I watch her car leave until it's nothing but a black dot in the distance. Once again, I'm alone.
I sink into the chair, the weight of everything pulling me down. But, for a single fleeting moment, resting in Minji’s palm, I felt like I could finally breathe. Like fate threw me a damn bone for once.
The unopened pastry sits idle in front of me. Tentatively, I tear open the plastic wrapping and bring it to my lips. It tastes… stale and cold—but it’s enough. Enough to make me realize that, despite it all, I have to keep going. Too much is at stake if I give up now. And I’m not ready to say goodbye to the people around me, the ones that saw a reason to stay that I haven’t been able to find in myself.
So, I force myself to chew through the tough pastry. Because I need to eat something if I plan on moving forward.
⋆˚☆˖°⋆。° ✮˖ ࣪ ⊹⋆.˚⋆˚☆˖°⋆。° ✮˖ ࣪ ⊹⋆.˚✩࿐
The brief talk I had with Minji yesterday didn’t change much. It didn’t magically make my dad recover overnight. It didn’t erase Sunghoon from existence. But at the very least, it made me feel a little lighter. The problems I’m facing are my own, but I have people around me now—people that care enough to make my burdens more bearable.
And right now, there's two people that I've been pushing away for far too long.
My footsteps echo throughout the empty hallways as I walk towards my locker. I’m never at school this early, but I need a second to breathe before I face Yujin and Winter. I’ve been a shitty friend to them these past few days, stumbling around like a zombie while pretending that everything’s fine. Yujin’s constant worry, my outburst against Winter, I need to apologize for all of it.
“Hey.” I hear Yujin’s voice approach me from the end of the hallway. Winter trails behind him, like she’s bracing for another outburst. “We got your text. You wanted to talk?”
My gaze falls to the ground, unable to meet their eyes. “Hey. Yeah, just… sorry. For everything.” I suck a breath in through my teeth and release it back into the air.
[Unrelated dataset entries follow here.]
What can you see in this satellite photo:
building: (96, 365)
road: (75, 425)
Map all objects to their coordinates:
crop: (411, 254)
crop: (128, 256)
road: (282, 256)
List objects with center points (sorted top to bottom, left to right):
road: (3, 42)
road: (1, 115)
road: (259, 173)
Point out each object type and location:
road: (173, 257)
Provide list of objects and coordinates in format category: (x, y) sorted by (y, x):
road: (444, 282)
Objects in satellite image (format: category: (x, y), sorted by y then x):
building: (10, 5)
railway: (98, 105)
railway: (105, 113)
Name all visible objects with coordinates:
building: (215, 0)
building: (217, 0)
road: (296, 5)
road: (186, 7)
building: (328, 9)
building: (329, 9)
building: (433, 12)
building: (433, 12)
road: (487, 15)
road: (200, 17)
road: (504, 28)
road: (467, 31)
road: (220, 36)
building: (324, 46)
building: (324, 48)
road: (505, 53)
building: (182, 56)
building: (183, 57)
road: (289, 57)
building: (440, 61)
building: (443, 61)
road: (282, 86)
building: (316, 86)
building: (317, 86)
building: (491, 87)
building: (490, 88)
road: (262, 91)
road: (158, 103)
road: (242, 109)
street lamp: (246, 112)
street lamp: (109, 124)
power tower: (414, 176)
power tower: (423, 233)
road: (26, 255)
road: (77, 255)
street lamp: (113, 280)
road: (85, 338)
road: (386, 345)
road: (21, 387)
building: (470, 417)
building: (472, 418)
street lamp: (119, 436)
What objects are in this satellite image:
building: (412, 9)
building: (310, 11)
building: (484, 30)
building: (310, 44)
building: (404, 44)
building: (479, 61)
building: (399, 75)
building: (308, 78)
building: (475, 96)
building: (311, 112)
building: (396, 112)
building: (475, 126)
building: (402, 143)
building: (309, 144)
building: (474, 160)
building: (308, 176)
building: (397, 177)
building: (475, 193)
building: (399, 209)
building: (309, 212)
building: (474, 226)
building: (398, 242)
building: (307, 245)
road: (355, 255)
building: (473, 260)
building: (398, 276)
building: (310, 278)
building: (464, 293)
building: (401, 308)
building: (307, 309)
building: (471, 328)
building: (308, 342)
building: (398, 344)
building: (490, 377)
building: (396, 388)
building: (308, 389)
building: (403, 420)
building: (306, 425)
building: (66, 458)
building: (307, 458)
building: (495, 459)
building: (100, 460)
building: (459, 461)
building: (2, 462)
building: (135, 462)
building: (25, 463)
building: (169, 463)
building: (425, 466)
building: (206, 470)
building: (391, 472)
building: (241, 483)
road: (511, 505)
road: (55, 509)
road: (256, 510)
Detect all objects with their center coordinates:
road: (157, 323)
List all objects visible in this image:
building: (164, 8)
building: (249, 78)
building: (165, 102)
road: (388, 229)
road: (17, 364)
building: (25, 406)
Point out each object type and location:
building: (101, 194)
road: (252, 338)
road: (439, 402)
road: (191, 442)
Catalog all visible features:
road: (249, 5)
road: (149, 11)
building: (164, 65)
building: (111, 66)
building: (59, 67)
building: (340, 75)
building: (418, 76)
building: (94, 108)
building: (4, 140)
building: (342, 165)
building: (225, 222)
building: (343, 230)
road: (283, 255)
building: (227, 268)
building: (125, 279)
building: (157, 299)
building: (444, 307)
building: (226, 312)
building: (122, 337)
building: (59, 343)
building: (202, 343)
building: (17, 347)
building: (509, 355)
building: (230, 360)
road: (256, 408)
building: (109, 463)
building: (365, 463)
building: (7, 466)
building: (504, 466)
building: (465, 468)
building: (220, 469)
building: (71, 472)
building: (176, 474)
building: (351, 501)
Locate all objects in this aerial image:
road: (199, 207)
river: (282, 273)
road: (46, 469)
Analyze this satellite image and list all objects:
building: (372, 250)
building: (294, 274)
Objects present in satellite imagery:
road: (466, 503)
The air between me and them is silent and distant. Maybe I really have fucked things up for good. “When shit hits the fan, I shut down,” I continue, fist balled inside my pocket. “Don’t talk for days, sometimes weeks if it’s that bad. It happened back then when… when my mom died.” I feel the words tangle up in my throat, threatening to choke me, but they need to know the whole truth. They need to know why I am the way I am. Why I’m so bad at shit like this. If I’m gonna be better—for them, for Minji—they need to know the truth.
“Back then, it didn’t matter. There was no one around me I could talk to. Everyone knew me as the shy kid with no friends, so on the outside, I seemed fine. My dad did the same. I would always find him staring at pictures of mom. He wouldn’t cry, just… stare. Like if he stared long enough, she’d step out of the frame and everything would turn back to normal.”